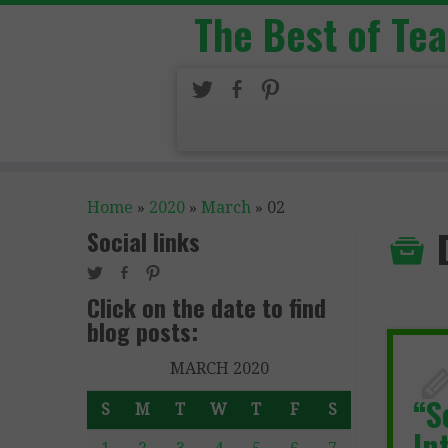
The Best of Te
Home
»
2020
»
March
»
02
Social links
Click on the date to find
blog posts:
MARCH 2020
“S
S
M
T
W
T
F
S
In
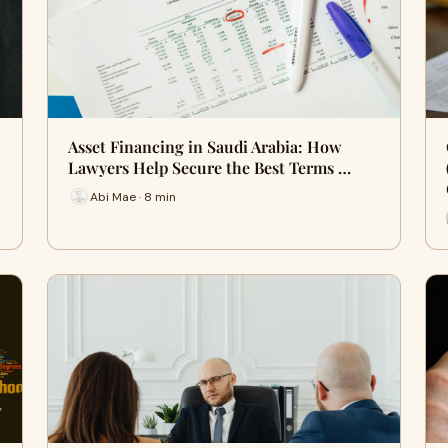
Asset Financing in Saudi Arabia: How
Lawyers Help Secure the Best Terms …
Abi Mae · 8 min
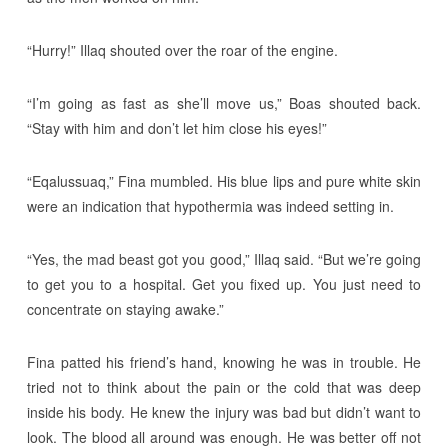
“Hurry!” Illaq shouted over the roar of the engine.
“I’m going as fast as she’ll move us,” Boas shouted back.
“Stay with him and don’t let him close his eyes!”
“Eqalussuaq,” Fina mumbled. His blue lips and pure white skin
were an indication that hypothermia was indeed setting in.
“Yes, the mad beast got you good,” Illaq said. “But we’re going
to get you to a hospital. Get you fixed up. You just need to
concentrate on staying awake.”
Fina patted his friend’s hand, knowing he was in trouble. He
tried not to think about the pain or the cold that was deep
inside his body. He knew the injury was bad but didn’t want to
look. The blood all around was enough. He was better off not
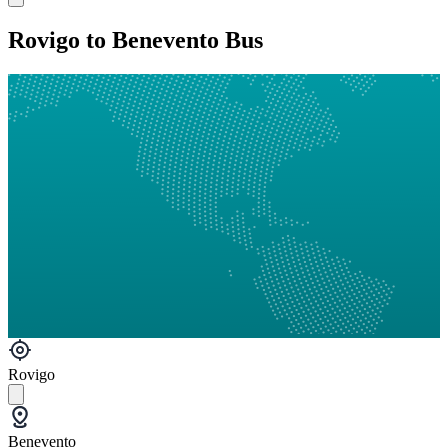
Rovigo to Benevento Bus
Rovigo
Benevento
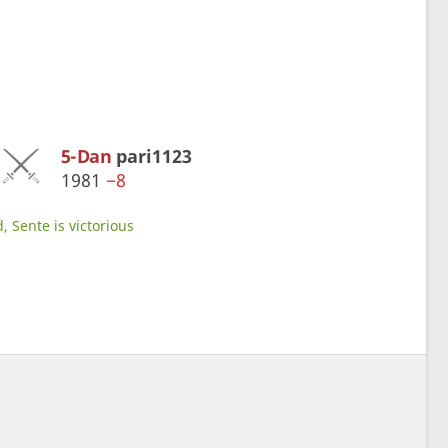
5-Dan
pari1123
1981
−8
, Sente is victorious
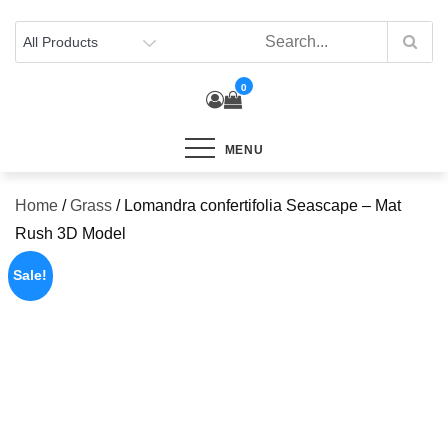
Skip
to
content
0
MENU
Home
/
Grass
/ Lomandra confertifolia Seascape – Mat
Rush 3D Model
Sale!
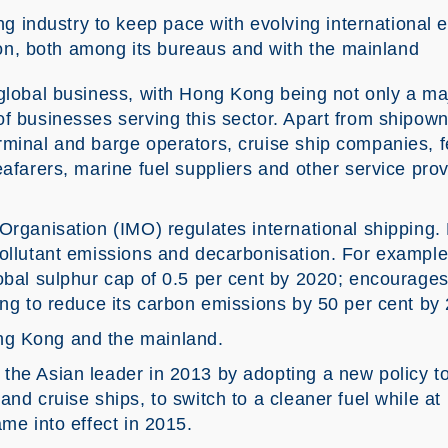
g industry to keep pace with evolving international e
on, both among its bureaus and with the mainland
global business, with Hong Kong being not only a maj
f businesses serving this sector. Apart from shipown
rminal and barge operators, cruise ship companies, f
eafarers, marine fuel suppliers and other service pro
Organisation (IMO) regulates international shipping. 
pollutant emissions and decarbonisation. For example
lobal sulphur cap of 0.5 per cent by 2020; encourages
ing to reduce its carbon emissions by 50 per cent by
ng Kong and the mainland.
the Asian leader in 2013 by adopting a new policy t
and cruise ships, to switch to a cleaner fuel while at
ame into effect in 2015.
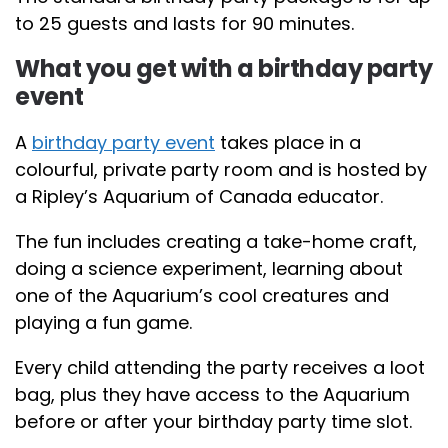
to 25 guests and lasts for 90 minutes.
What you get with a birthday party
event
A
birthday party event
takes place in a
colourful, private party room and is hosted by
a Ripley’s Aquarium of Canada educator.
The fun includes creating a take-home craft,
doing a science experiment, learning about
one of the Aquarium’s cool creatures and
playing a fun game.
Every child attending the party receives a loot
bag, plus they have access to the Aquarium
before or after your birthday party time slot.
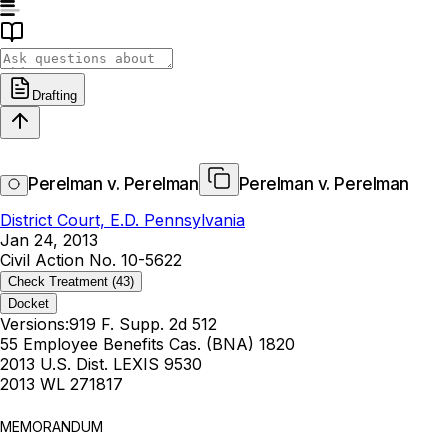
Drafting
Perelman v. Perelman
Perelman v. Perelman
District Court, E.D. Pennsylvania
Jan 24, 2013
Civil Action No. 10-5622
Check Treatment
(43)
Docket
Versions:
919 F. Supp. 2d 512
55 Employee Benefits Cas. (BNA) 1820
2013 U.S. Dist. LEXIS 9530
2013 WL 271817
MEMORANDUM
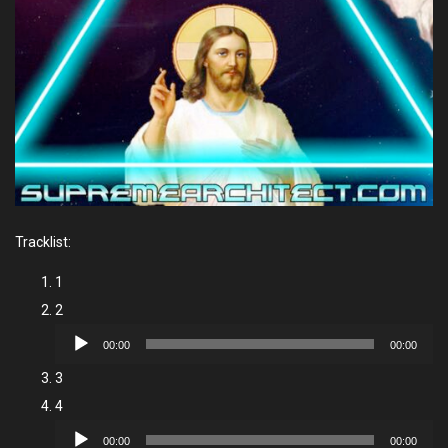
Tracklist:
1
2
Audio
00:00
00:00
Player
3
4
Audio
00:00
00:00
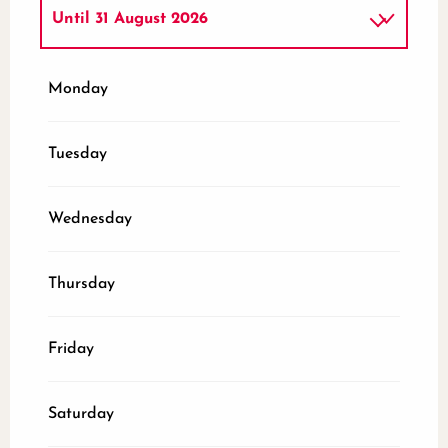
Until
31 August 2026
From
1 June 2026
until
30 June 2026
Monday
From
1 September 2026
until
2
November 2026
Tuesday
Wednesday
Thursday
Friday
Saturday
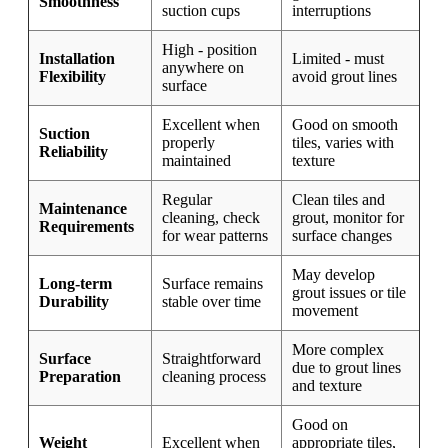
Smoothness
suction cups
interruptions
High - position
Installation
Limited - must
anywhere on
Flexibility
avoid grout lines
surface
Excellent when
Good on smooth
Suction
properly
tiles, varies with
Reliability
maintained
texture
Regular
Clean tiles and
Maintenance
cleaning, check
grout, monitor for
Requirements
for wear patterns
surface changes
May develop
Long-term
Surface remains
grout issues or tile
Durability
stable over time
movement
More complex
Surface
Straightforward
due to grout lines
Preparation
cleaning process
and texture
Good on
Weight
Excellent when
appropriate tiles,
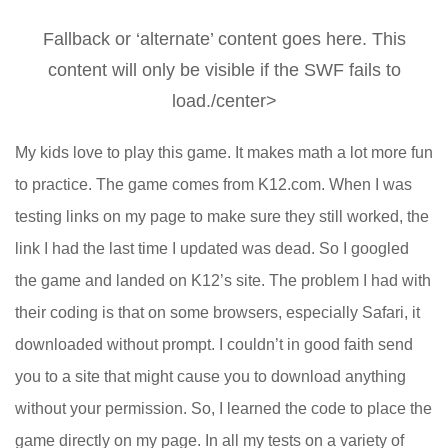
Fallback or ‘alternate’ content goes here. This
content will only be visible if the SWF fails to
load./center>
My kids love to play this game. It makes math a lot more fun
to practice. The game comes from K12.com. When I was
testing links on my page to make sure they still worked, the
link I had the last time I updated was dead. So I googled
the game and landed on K12’s site. The problem I had with
their coding is that on some browsers, especially Safari, it
downloaded without prompt. I couldn’t in good faith send
you to a site that might cause you to download anything
without your permission. So, I learned the code to place the
game directly on my page. In all my tests on a variety of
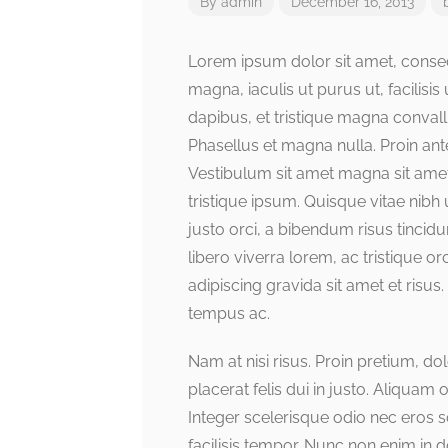
By
admin
December 16, 2013
Lorem ipsum dolor sit amet, consect
magna, iaculis ut purus ut, facilis
dapibus, et tristique magna convall
Phasellus et magna nulla. Proin ante
Vestibulum sit amet magna sit amet 
tristique ipsum. Quisque vitae nibh 
justo orci, a bibendum risus tincid
libero viverra lorem, ac tristique 
adipiscing gravida sit amet et ri
tempus ac.
Nam at nisi risus. Proin pretium, dol
placerat felis dui in justo. Aliquam or
Integer scelerisque odio nec eros sod
facilisis tempor. Nunc non enim in 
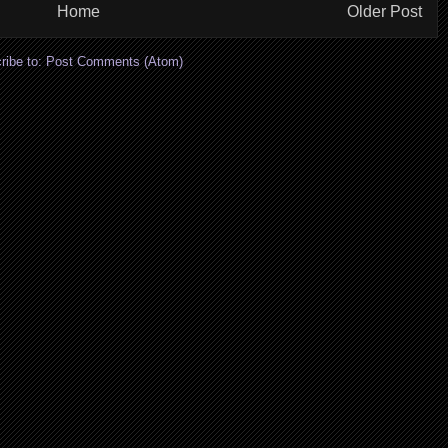
Home
Older Post
ribe to:
Post Comments (Atom)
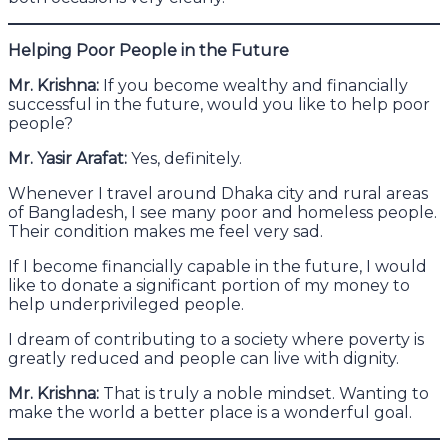
Helping Poor People in the Future
Mr. Krishna:
If you become wealthy and financially
successful in the future, would you like to help poor
people?
Mr. Yasir Arafat:
Yes, definitely.
Whenever I travel around Dhaka city and rural areas
of Bangladesh, I see many poor and homeless people.
Their condition makes me feel very sad.
If I become financially capable in the future, I would
like to donate a significant portion of my money to
help underprivileged people.
I dream of contributing to a society where poverty is
greatly reduced and people can live with dignity.
Mr. Krishna:
That is truly a noble mindset. Wanting to
make the world a better place is a wonderful goal.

# # # #

● What you will do
Copy out in full each line of the material above that contains the word "they".

● Response
bag, plus they have access to the Aquarium
testing links on my page to make sure they still worked, the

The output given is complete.